Thursday, July 2, 2009

Look What Happened!

I love Moth Orchids. They're so beautiful, with their odd, winged flowers and glossy-green leaves like leather straps. They're widely available as potted plants all over--grocery stores, hardware stores, even drug stores carry them. And they sport multiple flowers that pop out on one stem and last for weeks and weeks. They can be kind of pricey at $20 or more per plant. But when you figure how many weeks of flowering you get before the petals all drop off, it's not a bad tradeoff. In fact, the per-week price on a Moth Orchid probably is less than your standard grocery-store bunch of mismatched Carnations, Gerbera daisies, and Statice.

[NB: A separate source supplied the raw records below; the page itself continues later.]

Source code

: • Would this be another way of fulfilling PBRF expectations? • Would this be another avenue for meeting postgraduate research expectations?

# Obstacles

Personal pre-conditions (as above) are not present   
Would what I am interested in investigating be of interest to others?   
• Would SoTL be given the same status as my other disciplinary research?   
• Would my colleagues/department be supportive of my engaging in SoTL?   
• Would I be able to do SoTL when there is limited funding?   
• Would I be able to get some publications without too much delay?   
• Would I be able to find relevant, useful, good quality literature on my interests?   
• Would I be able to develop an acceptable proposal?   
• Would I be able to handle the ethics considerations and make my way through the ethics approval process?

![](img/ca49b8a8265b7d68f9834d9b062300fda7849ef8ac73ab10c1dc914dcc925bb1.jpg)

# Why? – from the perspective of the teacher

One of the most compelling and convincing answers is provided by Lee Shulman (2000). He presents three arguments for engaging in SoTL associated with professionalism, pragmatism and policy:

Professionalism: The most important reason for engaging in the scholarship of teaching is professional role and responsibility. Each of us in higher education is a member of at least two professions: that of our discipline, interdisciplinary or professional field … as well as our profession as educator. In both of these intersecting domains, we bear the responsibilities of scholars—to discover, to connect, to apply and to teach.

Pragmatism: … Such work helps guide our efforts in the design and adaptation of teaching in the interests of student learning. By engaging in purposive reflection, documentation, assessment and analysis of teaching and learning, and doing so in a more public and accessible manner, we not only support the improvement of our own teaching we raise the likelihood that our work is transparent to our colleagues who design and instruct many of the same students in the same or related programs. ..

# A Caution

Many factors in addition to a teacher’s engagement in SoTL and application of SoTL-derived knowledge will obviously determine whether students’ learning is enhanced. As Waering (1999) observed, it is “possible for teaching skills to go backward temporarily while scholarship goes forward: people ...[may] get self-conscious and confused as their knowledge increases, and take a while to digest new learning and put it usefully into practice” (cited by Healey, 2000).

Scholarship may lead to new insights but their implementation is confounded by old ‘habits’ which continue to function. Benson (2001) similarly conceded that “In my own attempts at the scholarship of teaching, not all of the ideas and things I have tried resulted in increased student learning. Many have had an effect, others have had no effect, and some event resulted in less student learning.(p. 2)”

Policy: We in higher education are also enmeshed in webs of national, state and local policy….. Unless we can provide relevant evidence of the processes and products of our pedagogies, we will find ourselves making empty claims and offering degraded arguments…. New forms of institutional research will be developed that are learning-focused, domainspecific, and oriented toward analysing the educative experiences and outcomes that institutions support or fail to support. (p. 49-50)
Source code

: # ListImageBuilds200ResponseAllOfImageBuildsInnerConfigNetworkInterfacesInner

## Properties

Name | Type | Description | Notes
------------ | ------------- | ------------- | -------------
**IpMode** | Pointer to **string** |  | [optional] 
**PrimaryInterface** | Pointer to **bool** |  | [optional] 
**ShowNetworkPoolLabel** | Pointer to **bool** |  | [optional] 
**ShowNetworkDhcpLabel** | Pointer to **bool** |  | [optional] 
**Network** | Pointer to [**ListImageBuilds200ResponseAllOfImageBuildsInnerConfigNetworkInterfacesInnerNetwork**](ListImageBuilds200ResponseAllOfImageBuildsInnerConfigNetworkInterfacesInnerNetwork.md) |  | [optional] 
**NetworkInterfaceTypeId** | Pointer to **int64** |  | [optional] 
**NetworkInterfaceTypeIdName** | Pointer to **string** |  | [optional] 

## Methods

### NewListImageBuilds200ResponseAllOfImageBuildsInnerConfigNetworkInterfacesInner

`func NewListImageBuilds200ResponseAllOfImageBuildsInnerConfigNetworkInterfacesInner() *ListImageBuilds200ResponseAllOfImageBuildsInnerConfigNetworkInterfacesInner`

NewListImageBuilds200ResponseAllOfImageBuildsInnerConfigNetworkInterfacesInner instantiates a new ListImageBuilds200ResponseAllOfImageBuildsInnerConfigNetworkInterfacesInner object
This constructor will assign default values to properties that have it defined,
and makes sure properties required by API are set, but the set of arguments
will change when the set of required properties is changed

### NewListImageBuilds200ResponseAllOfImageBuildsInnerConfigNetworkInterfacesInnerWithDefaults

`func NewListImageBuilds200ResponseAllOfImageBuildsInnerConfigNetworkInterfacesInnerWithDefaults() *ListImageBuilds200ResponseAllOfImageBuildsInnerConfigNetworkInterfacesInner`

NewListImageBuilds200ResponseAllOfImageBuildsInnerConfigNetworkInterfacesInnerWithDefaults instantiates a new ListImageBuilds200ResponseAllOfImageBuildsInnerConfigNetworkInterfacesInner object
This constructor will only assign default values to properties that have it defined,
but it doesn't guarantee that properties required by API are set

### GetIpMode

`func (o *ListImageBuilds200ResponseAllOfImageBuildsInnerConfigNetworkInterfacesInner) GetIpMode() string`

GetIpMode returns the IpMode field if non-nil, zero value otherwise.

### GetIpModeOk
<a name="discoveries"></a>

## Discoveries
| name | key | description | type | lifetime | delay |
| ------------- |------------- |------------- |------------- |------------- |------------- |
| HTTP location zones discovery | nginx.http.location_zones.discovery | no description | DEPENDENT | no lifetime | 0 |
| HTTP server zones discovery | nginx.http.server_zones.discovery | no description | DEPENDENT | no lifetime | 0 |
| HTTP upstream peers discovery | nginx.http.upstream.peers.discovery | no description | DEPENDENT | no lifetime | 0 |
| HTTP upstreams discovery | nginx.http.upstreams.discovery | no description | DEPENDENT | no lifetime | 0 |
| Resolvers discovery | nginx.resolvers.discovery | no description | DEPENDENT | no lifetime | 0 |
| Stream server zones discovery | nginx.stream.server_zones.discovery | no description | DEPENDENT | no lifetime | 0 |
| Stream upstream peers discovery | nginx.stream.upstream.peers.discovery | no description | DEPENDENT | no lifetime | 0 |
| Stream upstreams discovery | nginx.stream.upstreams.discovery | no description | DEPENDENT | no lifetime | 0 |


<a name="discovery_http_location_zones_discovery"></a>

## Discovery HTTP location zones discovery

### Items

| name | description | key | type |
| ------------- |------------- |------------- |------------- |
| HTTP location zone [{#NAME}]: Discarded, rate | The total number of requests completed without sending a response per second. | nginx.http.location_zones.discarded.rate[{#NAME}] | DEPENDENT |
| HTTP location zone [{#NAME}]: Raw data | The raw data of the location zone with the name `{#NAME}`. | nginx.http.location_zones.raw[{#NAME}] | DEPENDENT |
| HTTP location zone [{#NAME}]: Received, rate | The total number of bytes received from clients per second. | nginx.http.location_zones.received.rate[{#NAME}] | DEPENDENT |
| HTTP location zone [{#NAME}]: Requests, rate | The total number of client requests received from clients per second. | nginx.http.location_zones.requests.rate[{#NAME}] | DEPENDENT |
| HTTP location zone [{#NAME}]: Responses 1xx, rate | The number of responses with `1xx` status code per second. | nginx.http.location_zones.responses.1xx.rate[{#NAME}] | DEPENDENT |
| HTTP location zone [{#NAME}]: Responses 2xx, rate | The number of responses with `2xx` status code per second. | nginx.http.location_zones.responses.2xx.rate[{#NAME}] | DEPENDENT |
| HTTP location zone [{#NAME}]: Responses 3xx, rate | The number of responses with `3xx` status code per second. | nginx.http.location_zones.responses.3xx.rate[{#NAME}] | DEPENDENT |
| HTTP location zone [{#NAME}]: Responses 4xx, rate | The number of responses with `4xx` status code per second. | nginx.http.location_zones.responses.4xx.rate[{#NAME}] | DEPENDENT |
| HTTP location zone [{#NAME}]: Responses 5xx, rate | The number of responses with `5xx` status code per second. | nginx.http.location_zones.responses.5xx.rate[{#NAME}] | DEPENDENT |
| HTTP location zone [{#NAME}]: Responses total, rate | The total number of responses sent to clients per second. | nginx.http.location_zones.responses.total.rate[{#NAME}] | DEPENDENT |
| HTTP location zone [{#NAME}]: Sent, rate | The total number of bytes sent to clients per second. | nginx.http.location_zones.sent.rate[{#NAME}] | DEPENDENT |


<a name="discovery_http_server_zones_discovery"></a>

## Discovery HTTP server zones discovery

But I've never been able to get a Moth Orchid to bloom more than once. After the flowers are gone, I put the spent plant in my dining room (a.k.a. Moth Orchid graveyard). It hangs out with the other flowering plants that sulk and refuse to bloom, like my African Violets.

They sit on a mid-20th-century painted Tole tray and look grumpy together:

Occasionally, one of the orchids will crank out little green nubbin, like Junior, here below. I get all excited, thinking at last I have a flower on the way. But no dice.

And that's the way it was: Buy a plant, wait 'til it drops all its blooms, then shove it in the dining room. Until I wandered into the room and saw this snaking up from one of the plants:

Cowabunga! A flower stalk!

With some really big, fat flower buds on it!

Unfortunately, this happened right before I went away to the mountains for a week. So I had to wait for seven days, biting my lip and hoping that the house-sitter didn't kill it or feed it to the dogs or anything. And when I finally returned, I had...

This! My first-ever reblooming Moth Orchid. Not only did it produce this gorgeous blossom... made three more of them! And in a frankly unprecedented fit of floral generosity... has cranked out three more buds, besides. I can't wait to see all seven of these beauties nodding on their flimsy stalk.
So, what did I do to deserve this spectacular display? Not much, as it turns out. This is what I think helped the plant to bloom:
1. After all the flowers were spent from when I purchased it, I cut back the flower stalk so it was about 1/3 of its former length.
2. I moved the plant to an East-facing window. Although the photos above don't show it, usually this window has sheer curtains drawn across it, further diffusing the light.
3. On one big tray, I grouped plants together: about four orchids and three African Violets. Not only do they look better massed together, I've read that plants like being near other plants for the moisture they all produce. Anyhoo, it was worth a try.
4. Lastly, I deep-watered all the plants just once a week. (This is best done in a kitchen or bathroom because it can get a little messy.) I used room-temperature tap water that had sat out at least 24 hours (to help dissipate the chlorine). The violets got a top-down soaking, and the orchids sat in a small saucepot, submerged up to their decorative bark chips in water. After about 10 or 15 minutes, I removed the orchids and let everybody drain thoroughly before returning them to their spots by the window.
And now if you'll excuse me I'm going to whisper encouraging things to the three buds left.